Does everyone think the season is over? I'm hoping with the heat this weekend that its just getting started.


----------



## morelofthestory (Apr 22, 2016)

Don't know what to say for sure, but I wouldn't give up yet. I found my first and only morel of the season yesterday. It happens to be one of the largest I have ever found, and had clearly been growing for awhile, but was still fresh. My hunting partner claims the vegetation and ground cover is not as far along as last year when we were still finding them. One can hope that after these recent rains and cooler temperatures some more will pop out still.


----------



## tamster (Mar 28, 2015)

Is it over? I'm hoping not! According to our FB pics from previous years, now is the time. However, my hubby and I went out last night and didn't see a trace....not even toadstools. The grass is getting tall and all other signs are there, just not the morels. We are hoping that todays heat will cause a little commotion in the woods! Only 2 ticks were found...woohoo!!!


----------



## newb87 (May 14, 2014)

I've pulled 13lbs out of the bottoms with in the last 4 days near Lawrence, a lot of fresh greys were still popping up. There good at hiding on the leafe litter so keep yours eyes peeled open.


----------



## nellman (Apr 20, 2016)

I don't know what I'm doing wrong. I know I don't have an abundant of ash and elm trees but I've been searching hill, rivers,and creek beds with no luck what's so ever.


----------



## newb87 (May 14, 2014)

Nellman 8 out of 10 spots just as a example bc it feels like 18 out of 20 of my spots that produce morels haven't yielded a single one. Check different spots, don't spend to much time in one location before trying a different one. It's a weird year but that's finally what worked for me, wish you luck.


----------



## nellman (Apr 20, 2016)

Been87, I know. Went a little further south but can't find places that I can actually go to. Most of the land here is posted.


----------



## najanaja (Apr 12, 2013)

newb87 said:


> I've pulled 13lbs out of the bottoms with in the last 4 days near Lawrence, a lot of fresh greys were still popping up. There good at hiding on the leafe litter so keep yours eyes peeled open.

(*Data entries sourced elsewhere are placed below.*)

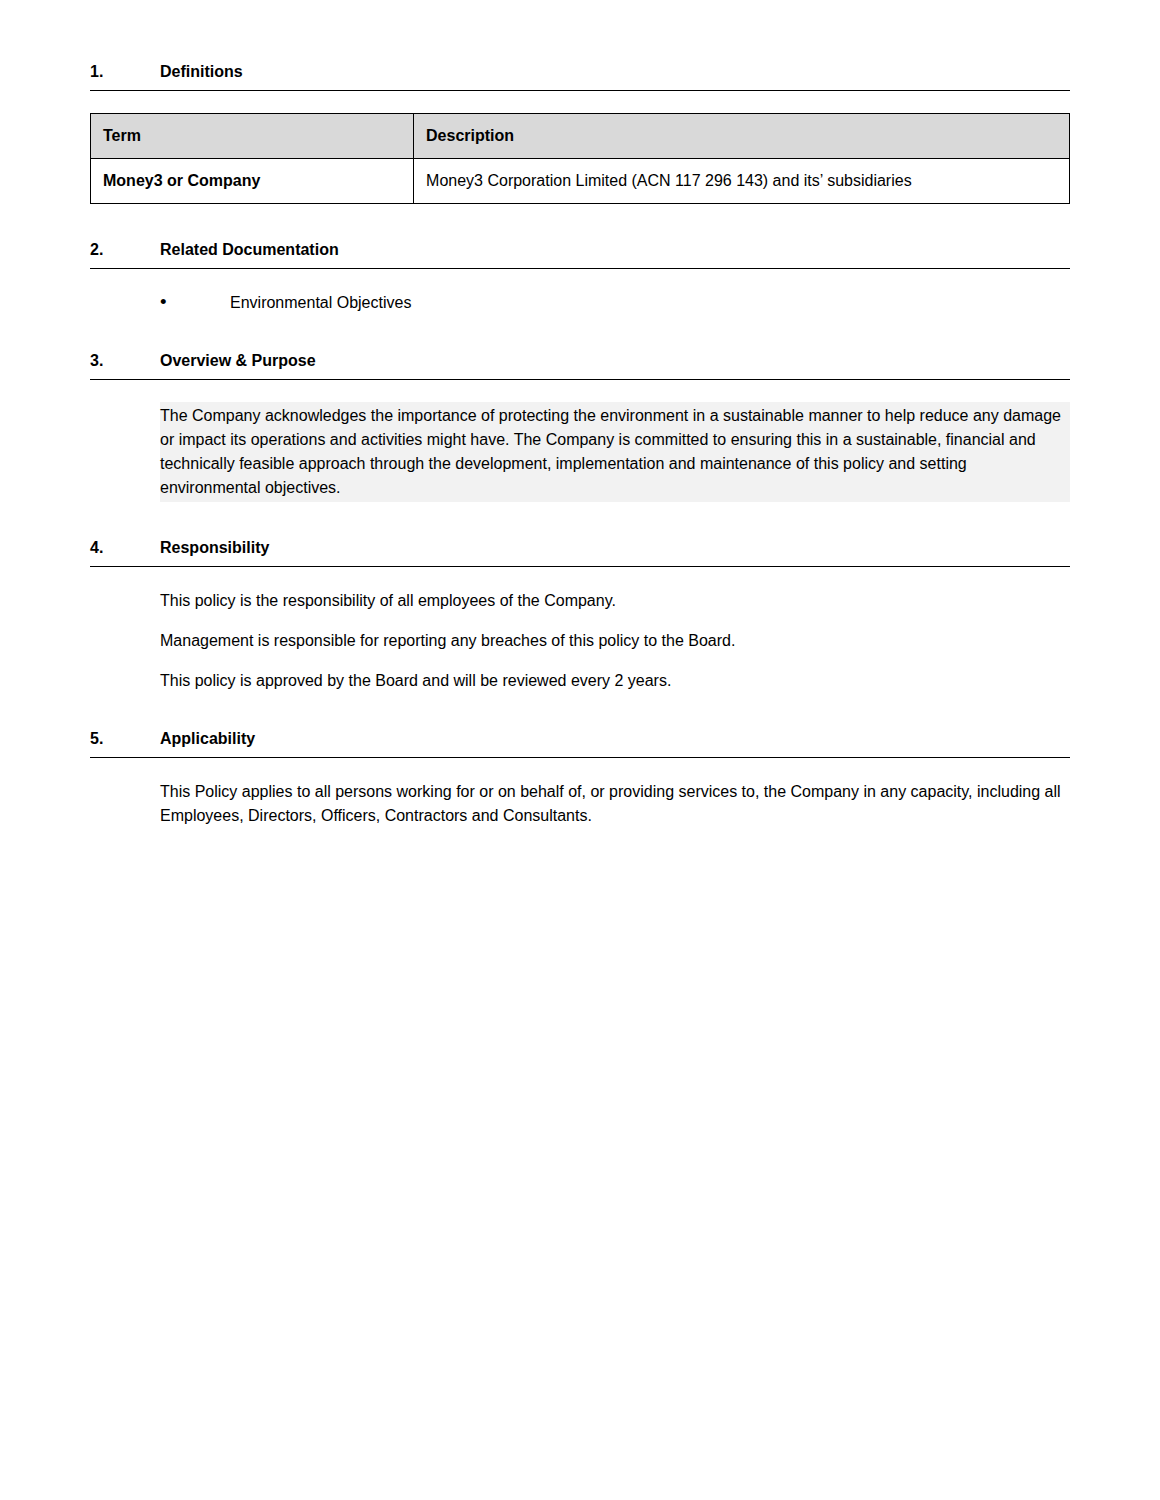1. Definitions
| Term | Description |
| --- | --- |
| Money3 or Company | Money3 Corporation Limited (ACN 117 296 143) and its’ subsidiaries |
2. Related Documentation
Environmental Objectives
3. Overview & Purpose
The Company acknowledges the importance of protecting the environment in a sustainable manner to help reduce any damage or impact its operations and activities might have. The Company is committed to ensuring this in a sustainable, financial and technically feasible approach through the development, implementation and maintenance of this policy and setting environmental objectives.
4. Responsibility
This policy is the responsibility of all employees of the Company.
Management is responsible for reporting any breaches of this policy to the Board.
This policy is approved by the Board and will be reviewed every 2 years.
5. Applicability
This Policy applies to all persons working for or on behalf of, or providing services to, the Company in any capacity, including all Employees, Directors, Officers, Contractors and Consultants.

impressive report and thanks for posting. weather has been very disappointing but I'm heading out this weekend for the first time. Rain in our area and the warm last few days are what I've been waiting for.


----------



## LFKhunter (Mar 22, 2018)

nellman said:


> I don't know what I'm doing wrong. I know I don't have an abundant of ash and elm trees but I've been searching hill, rivers,and creek beds with no luck what's so ever.


It's really just beginning, As long as it doesn't heat up too much too fast should have a chance. Add Sycamores to your target trees


----------



## Tamalama (Apr 2, 2017)

We've been finding a few here and there for the past 2 weeks.
Yesterday was our best haul thus far. They are buried in the leaves and really make you work for them...lol.


----------



## ksalmon (Apr 13, 2014)

LFKhunter said:


> It's really just beginning, As long as it doesn't heat up too much too fast should have a chance. Add Sycamores to your target trees


Sycamore are where I'm finding 95% of mine this year...a good shroomer looks up just about as much as down!!


----------



## KB Sr. (Apr 30, 2018)

*We went a few days ago n found 30 of em. Found em in the leaves so there being hard to spot. Ground is still really dry n supposed to rain 3 days this week. Will be goin this wkend. Good luck everyone!*


----------



## Nita Wilkinson (Mar 1, 2018)

hungryforshrooms said:


> Does everyone think the season is over? I'm hoping with the heat this weekend that its just getting started.


I just returned home from hunting. 
I found three today. I am new at this and excited !
The redbuds just bloomed the past day or two here and there was a little more vegetation growth. We had two hard cold fronts the past few weeks and I think things are delayed due to that.


----------



## rango (Feb 16, 2016)

Tamalama said:


> View attachment 5795
> View attachment 5796
> We've been finding a few here and there for the past 2 weeks.
> Yesterday was our best haul thus far. They are buried in the leaves and really make you work for them...lol.


Those are nice looking shrooms. What county please?


----------



## rango (Feb 16, 2016)

Does any body have a report from SEK?


----------